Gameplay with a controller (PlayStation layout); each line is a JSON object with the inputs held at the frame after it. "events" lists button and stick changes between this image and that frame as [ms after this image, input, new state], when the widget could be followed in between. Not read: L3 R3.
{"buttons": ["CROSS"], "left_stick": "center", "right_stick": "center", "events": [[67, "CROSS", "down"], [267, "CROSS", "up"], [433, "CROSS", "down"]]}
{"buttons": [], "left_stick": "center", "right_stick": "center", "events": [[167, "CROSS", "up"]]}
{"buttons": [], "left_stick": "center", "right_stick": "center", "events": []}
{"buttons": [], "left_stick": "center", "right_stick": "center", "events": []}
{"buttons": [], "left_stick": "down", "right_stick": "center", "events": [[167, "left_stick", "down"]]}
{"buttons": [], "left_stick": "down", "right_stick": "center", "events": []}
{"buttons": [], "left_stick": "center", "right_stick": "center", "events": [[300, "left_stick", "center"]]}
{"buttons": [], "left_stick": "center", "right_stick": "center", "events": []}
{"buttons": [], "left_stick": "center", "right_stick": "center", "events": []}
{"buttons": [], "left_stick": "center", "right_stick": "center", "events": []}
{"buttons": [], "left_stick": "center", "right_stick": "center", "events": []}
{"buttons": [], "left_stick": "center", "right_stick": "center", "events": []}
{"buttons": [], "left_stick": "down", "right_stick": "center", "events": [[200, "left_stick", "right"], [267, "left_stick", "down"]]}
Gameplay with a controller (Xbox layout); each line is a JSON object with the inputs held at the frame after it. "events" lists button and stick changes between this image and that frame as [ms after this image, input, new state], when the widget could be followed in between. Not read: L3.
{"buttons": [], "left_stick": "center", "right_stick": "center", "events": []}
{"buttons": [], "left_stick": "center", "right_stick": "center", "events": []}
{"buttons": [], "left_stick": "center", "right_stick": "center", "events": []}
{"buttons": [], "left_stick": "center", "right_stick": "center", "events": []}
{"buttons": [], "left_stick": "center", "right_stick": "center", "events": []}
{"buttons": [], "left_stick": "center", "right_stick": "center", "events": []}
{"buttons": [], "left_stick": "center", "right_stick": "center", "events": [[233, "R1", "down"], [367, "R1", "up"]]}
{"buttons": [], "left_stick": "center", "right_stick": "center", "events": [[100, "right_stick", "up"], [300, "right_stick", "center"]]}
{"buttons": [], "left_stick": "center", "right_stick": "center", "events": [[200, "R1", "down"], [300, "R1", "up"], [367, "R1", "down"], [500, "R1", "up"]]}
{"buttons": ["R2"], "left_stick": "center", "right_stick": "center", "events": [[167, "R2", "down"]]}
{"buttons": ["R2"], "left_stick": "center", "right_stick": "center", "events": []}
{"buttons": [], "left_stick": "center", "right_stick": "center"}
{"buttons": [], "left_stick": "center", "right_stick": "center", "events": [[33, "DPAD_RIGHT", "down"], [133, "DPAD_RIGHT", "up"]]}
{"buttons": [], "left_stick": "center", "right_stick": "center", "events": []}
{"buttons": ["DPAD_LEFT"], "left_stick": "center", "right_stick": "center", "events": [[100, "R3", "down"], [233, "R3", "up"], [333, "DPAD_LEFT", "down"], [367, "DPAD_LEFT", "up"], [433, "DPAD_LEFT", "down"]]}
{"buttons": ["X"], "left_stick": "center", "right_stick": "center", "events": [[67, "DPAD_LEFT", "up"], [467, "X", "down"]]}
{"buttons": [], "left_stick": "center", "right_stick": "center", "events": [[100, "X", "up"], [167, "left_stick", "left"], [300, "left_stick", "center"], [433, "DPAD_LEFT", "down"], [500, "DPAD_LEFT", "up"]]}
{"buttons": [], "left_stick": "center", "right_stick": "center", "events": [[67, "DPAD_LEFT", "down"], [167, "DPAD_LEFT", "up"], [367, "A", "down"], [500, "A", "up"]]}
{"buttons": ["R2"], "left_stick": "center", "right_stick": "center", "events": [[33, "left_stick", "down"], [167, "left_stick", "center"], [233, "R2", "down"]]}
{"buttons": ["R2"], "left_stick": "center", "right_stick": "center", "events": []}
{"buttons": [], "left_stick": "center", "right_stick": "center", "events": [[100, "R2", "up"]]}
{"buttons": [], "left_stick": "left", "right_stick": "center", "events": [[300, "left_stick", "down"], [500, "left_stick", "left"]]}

[What this task involves]: Every record above must be set down again, word for word.

[Response to the task]:
Gameplay with a controller (PlayStation layout); each line is a JSON object with the inputs held at the frame after it. "events" lists button and stick changes between this image and that frame as [ms after this image, input, new state], when the widget could be followed in between. Not read: L3 R3.
{"buttons": ["CROSS"], "left_stick": "center", "right_stick": "center", "events": [[67, "CROSS", "down"], [267, "CROSS", "up"], [433, "CROSS", "down"]]}
{"buttons": [], "left_stick": "center", "right_stick": "center", "events": [[167, "CROSS", "up"]]}
{"buttons": [], "left_stick": "center", "right_stick": "center", "events": []}
{"buttons": [], "left_stick": "center", "right_stick": "center", "events": []}
{"buttons": [], "left_stick": "down", "right_stick": "center", "events": [[167, "left_stick", "down"]]}
{"buttons": [], "left_stick": "down", "right_stick": "center", "events": []}
{"buttons": [], "left_stick": "center", "right_stick": "center", "events": [[300, "left_stick", "center"]]}
{"buttons": [], "left_stick": "center", "right_stick": "center", "events": []}
{"buttons": [], "left_stick": "center", "right_stick": "center", "events": []}
{"buttons": [], "left_stick": "center", "right_stick": "center", "events": []}
{"buttons": [], "left_stick": "center", "right_stick": "center", "events": []}
{"buttons": [], "left_stick": "center", "right_stick": "center", "events": []}
{"buttons": [], "left_stick": "down", "right_stick": "center", "events": [[200, "left_stick", "right"], [267, "left_stick", "down"]]}
Gameplay with a controller (Xbox layout); each line is a JSON object with the inputs held at the frame after it. "events" lists button and stick changes between this image and that frame as [ms after this image, input, new state], when the widget could be followed in between. Not read: L3.
{"buttons": [], "left_stick": "center", "right_stick": "center", "events": []}
{"buttons": [], "left_stick": "center", "right_stick": "center", "events": []}
{"buttons": [], "left_stick": "center", "right_stick": "center", "events": []}
{"buttons": [], "left_stick": "center", "right_stick": "center", "events": []}
{"buttons": [], "left_stick": "center", "right_stick": "center", "events": []}
{"buttons": [], "left_stick": "center", "right_stick": "center", "events": []}
{"buttons": [], "left_stick": "center", "right_stick": "center", "events": [[233, "R1", "down"], [367, "R1", "up"]]}
{"buttons": [], "left_stick": "center", "right_stick": "center", "events": [[100, "right_stick", "up"], [300, "right_stick", "center"]]}
{"buttons": [], "left_stick": "center", "right_stick": "center", "events": [[200, "R1", "down"], [300, "R1", "up"], [367, "R1", "down"], [500, "R1", "up"]]}
{"buttons": ["R2"], "left_stick": "center", "right_stick": "center", "events": [[167, "R2", "down"]]}
{"buttons": ["R2"], "left_stick": "center", "right_stick": "center", "events": []}
{"buttons": [], "left_stick": "center", "right_stick": "center"}
{"buttons": [], "left_stick": "center", "right_stick": "center", "events": [[33, "DPAD_RIGHT", "down"], [133, "DPAD_RIGHT", "up"]]}
{"buttons": [], "left_stick": "center", "right_stick": "center", "events": []}
{"buttons": ["DPAD_LEFT"], "left_stick": "center", "right_stick": "center", "events": [[100, "R3", "down"], [233, "R3", "up"], [333, "DPAD_LEFT", "down"], [367, "DPAD_LEFT", "up"], [433, "DPAD_LEFT", "down"]]}
{"buttons": ["X"], "left_stick": "center", "right_stick": "center", "events": [[67, "DPAD_LEFT", "up"], [467, "X", "down"]]}
{"buttons": [], "left_stick": "center", "right_stick": "center", "events": [[100, "X", "up"], [167, "left_stick", "left"], [300, "left_stick", "center"], [433, "DPAD_LEFT", "down"], [500, "DPAD_LEFT", "up"]]}
{"buttons": [], "left_stick": "center", "right_stick": "center", "events": [[67, "DPAD_LEFT", "down"], [167, "DPAD_LEFT", "up"], [367, "A", "down"], [500, "A", "up"]]}
{"buttons": ["R2"], "left_stick": "center", "right_stick": "center", "events": [[33, "left_stick", "down"], [167, "left_stick", "center"], [233, "R2", "down"]]}
{"buttons": ["R2"], "left_stick": "center", "right_stick": "center", "events": []}
{"buttons": [], "left_stick": "center", "right_stick": "center", "events": [[100, "R2", "up"]]}
{"buttons": [], "left_stick": "left", "right_stick": "center", "events": [[300, "left_stick", "down"], [500, "left_stick", "left"]]}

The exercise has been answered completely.